Lucy shouldn’t have brought him up. Referencing Berger’s investigators or anyone she used in a case was her prerogative, not Lucy’s. Marino had talked to a few people at the hospital, over the phone and very carefully. It was a delicate situation. Berger felt a heightened sense of responsibility because of who the potential defendant was. Lucy clearly didn’t share her concerns, seemed to want Hap Judd ruined, maybe the sam
e way she’d felt about the air traffic controller a few hours earlier and the linesman she reprimanded in the FBO. Berger had overheard every word through the bathroom door. Lucy was after blood, maybe not just Hap Judd’s blood, maybe a lot of people’s blood. Berger didn’t know why. She didn’t know what to think anymore.
“We have a lot of people looking into your situation,” Berger said to Judd. “Lucy’s been running you and all kinds of data through her computers for days.”
Not entirely true. Lucy had spent maybe one day on it remotely from Stowe. Once Marino had begun the process, the hospital was cooperative, e-mailing certain information without protest because it was a personnel issue, a matter pertaining to a former employee, and Marino had suggested as only he could that the more helpful Park General was, the more likely the matter could be resolved diplomatically, discreetly. Warrants and court orders and a former employee who was now famous, and the situation would be all over the news.
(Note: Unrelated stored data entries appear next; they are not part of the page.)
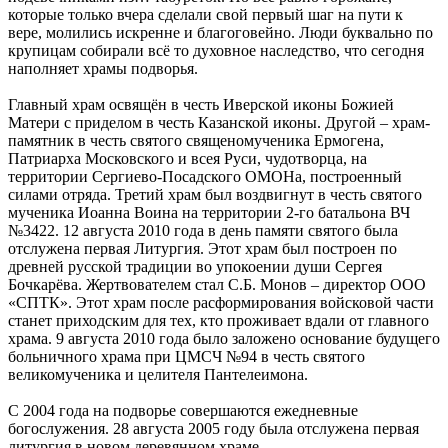
которые только вчера сделали свой первый шаг на пути к
вере, молились искренне и благоговейно. Люди буквально по
крупицам собирали всё то духовное наследство, что сегодня
наполняет храмы подворья.
Главный храм освящён в честь Иверской иконы Божией
Матери с приделом в честь Казанской иконы. Другой – храм-
памятник в честь святого священомученика Ермогена,
Патриарха Московского и всея Руси, чудотворца, на
территории Сергиево-Посадского ОМОНа, построенный
силами отряда. Третий храм был воздвигнут в честь святого
мученика Иоанна Воина на территории 2-го батальона ВЧ
№3422. 12 августа 2010 года в день памяти святого была
отслужена первая Литургия. Этот храм был построен по
древней русской традиции во упокоении души Сергея
Бочкарёва. Жертвователем стал С.Б. Монов – директор ООО
«СПТК». Этот храм после расформирования войсковой части
станет приходским для тех, кто проживает вдали от главного
храма. 9 августа 2010 года было заложено основание будущего
больничного храма при ЦМСЧ №94 в честь святого
великомученика и целителя Пантелеимона.
С 2004 года на подворье совершаются ежедневные
богослужения. 28 августа 2005 году была отслужена первая
литургия в новом деревянном храме.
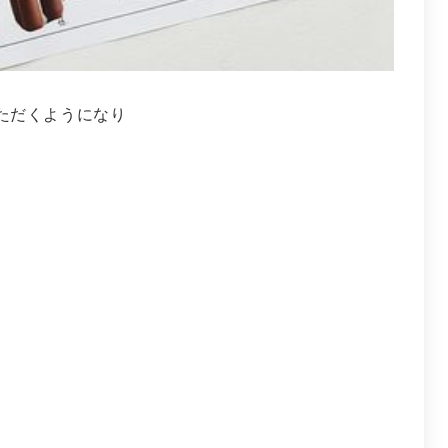
ただくようになり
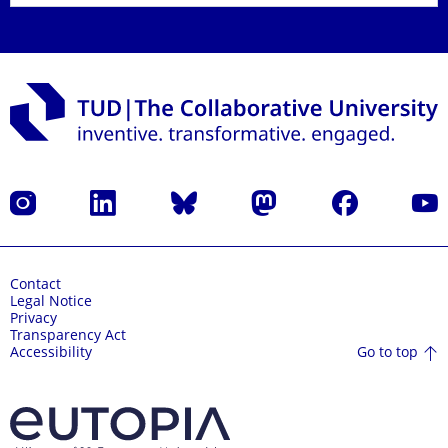
Instagram
LinkedIn
Bluesky
Mastodon
Facebook
YouT
Contact
Legal Notice
Privacy
Transparency Act
Go to top
Accessibility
Unnecessary when maybe nobody was going to be charged with anything in the end, and what a shame to put Farrah Lacy’s family through so much pain again, and wasn’t it pitiful the way everybody sued these days, Marino had said, or words to that effect.
“Let me refresh your memory,” Berger said to Hap Judd. “You went into the ICU, into the room next to Farrah’s on the night of July sixth, 2004, to draw blood from a different patient, this one quite elderly. She had terrible veins, so you volunteered to take care of her, since you could get blood from a stone.”
“I can show you her chart,” Lucy said.
Another bluff. Lucy could show no such thing. The hospital absolutely hadn’t given Berger’s office access to other patients’ confidential information.
“I can pull up the video of you going in there with your gloves on, with your cart, going into her room.” Lucy was unrelenting. “I can pull up video of every room you ever went into at Park General, including Farrah’s.”